Bajoni (M. G.), Les grammairiens lascifs. La grammaire à la fin de l’Empire romain. – Paris : Les Belles Lettres, 2008. – 154 p. : bibliogr. – (Histoire ; 95). – ISBN : 2.251.38095.7

Si l’on comprend « lascif » dans le sens que Littré attribue à ce mot sous sa deuxième rubrique (« qui est enclin aux plaisirs de l’amour avec une sorte de folâtrerie »), le titre de Madame Bajoni ne correspond qu’à une partie de son ouvrage. Cette remarque reste valable, même si l’on entend cet adjectif dans le premier sens que lui attribue Littré : « qui se plaît à bondir et à jouer ». Certes l’universitaire milanaise cite des grammatici libidineux (ou du moins, préciserais‑je, présentés comme tels dans certains textes — ce qui peut ne pas correspondre à la réalité), mais elle évoque aussi ceux qui sont signalés comme colériques, incompétents, etc. En outre, il en existe également dont on ne fait que des éloges ! Car, et l’auteur ne le dit pas assez, ce ne sont pas tous les grammairiens qui sont considérés comme vicieux dans l’Antiquité tardive, et ceux qui sont indiqués en tant que « pécheurs », sont indiqués comme pécheurs et grammairiens, non comme pécheurs parce que grammairiens. L’étude menée ici sur les grammatici n’est pas exhaustive. L’ouvrage qui nous est offert est une sorte d’essai sociologique (sur ce point, le sous‑titre « La grammaire à la fin de l’empire romain » pourrait induire en erreur, car notre collègue n’a pas du tout écrit une histoire de l’instruction à cette époque). Le point de départ est fourni par le surnom Lascivus que portait Leontius, un homme d’une vertu exemplaire, l’un des grammairiens bordelais commémorés par Ausone. Du coup, M.G. Bajoni jette rapidement un oeil sur la profession de grammaticus et sur celle de rhéteur dans l’Antiquité tardive, en de brefs chapitres qu’on pourrait dire « de vulgarisation », destinés à fournir les informations indispensables au grand public. À travers la Commémoration des Professeurs de Bordeaux, elle met en lumière le portrait que brosse Ausone de ses collègues. Elle ne s’en tient d’ailleurs pas à ce poète, mais relève également la description de ces enseignants chez d’autres écrivains ou dans d’autres sources. Toutefois, il ne faut pas oublier que la folâtrerie peut n’être que jeu : à preuve Ausone lui-même composant le Cento nuptialis avec des morceaux de vers de Virgile ! Et il n’est pas le seul à s’être amusé de cette manière.

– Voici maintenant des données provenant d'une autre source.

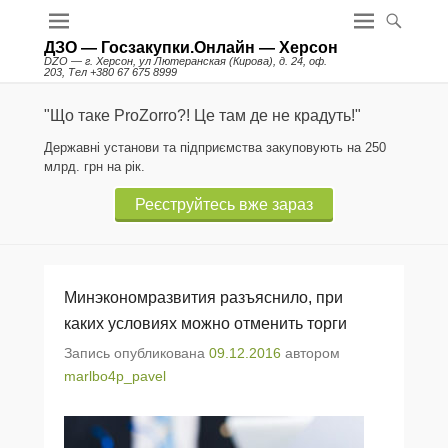
ДЗО — Госзакупки.Онлайн — Херсон
DZO — г. Херсон, ул Лютеранская (Кирова), д. 24, оф.
203, Тел +380 67 675 8999
"Що таке ProZorro?! Це там де не крадуть!"
Державні установи та підприємства закуповують на 250
млрд. грн на рік.
Реєструйтесь вже зараз
Минэкономразвития разъяснило, при
каких условиях можно отменить торги
Запись опубликована
09.12.2016
автором
marlbo4p_pavel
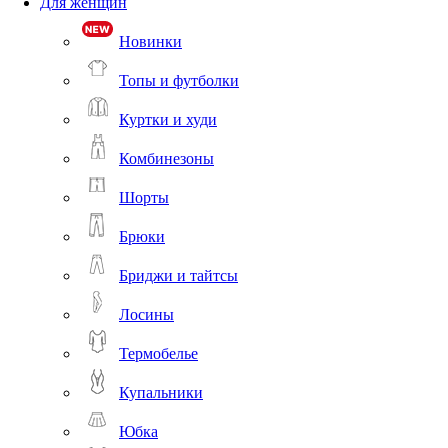
Для женщин
Новинки
Топы и футболки
Куртки и худи
Комбинезоны
Шорты
Брюки
Бриджи и тайтсы
Лосины
Термобелье
Купальники
Юбка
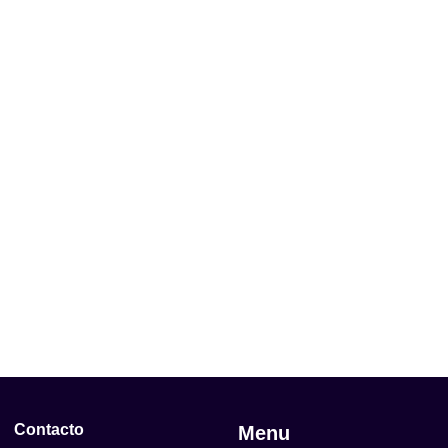
Contacto
Menu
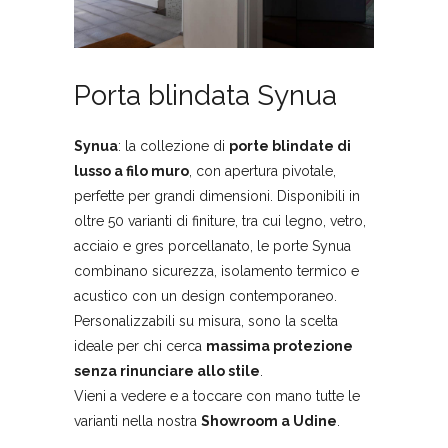
Porta blindata Synua
Synua
: la collezione di
porte blindate di
lusso a filo muro
, con apertura pivotale,
perfette per grandi dimensioni. Disponibili in
oltre 50 varianti di finiture, tra cui legno, vetro,
acciaio e gres porcellanato, le porte Synua
combinano sicurezza, isolamento termico e
acustico con un design contemporaneo.
Personalizzabili su misura, sono la scelta
ideale per chi cerca
massima protezione
senza rinunciare allo stile
.
Vieni a vedere e a toccare con mano tutte le
varianti nella nostra
Showroom a Udine
.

Madame Bajoni rappelle l’étude de J. S Svenbro (Phrasikleia. Anthropologie de la lecture en Grèce ancienne, Paris, 1988) qui met en évidence « le paradigme pédérastique de l’écriture ». Cependant, s’il est vrai que plusieurs documents présentent le rapport « scripteur/lecteur » comme un rapport « éraste/éromène », on lui rétorquera que la relation « grammaticus/élève » n’est pas exactement la même que celle « scripteur/lecteur ». On lui accordera en revanche plus facilement que la mauvaise réputation que certains attribuaient aux grammairiens pouvait venir du fait que ces derniers enseignaient des choses dont le nom offrait la possibilité d’être utilisé par plaisanterie avec une signification obscène : certaines lettres de l’alphabet devenaient ainsi des symboles sexuels, des termes comme casus, conjunctio, conjugatio, etc., acquéraient un double sens…
Le lecteur ne s’ennuiera pas à la lecture de ce petit livre aux 150 pages écrites d’une plume alerte, mais il regrettera que le volume ne comporte ni index des noms propres ni index des passages cités.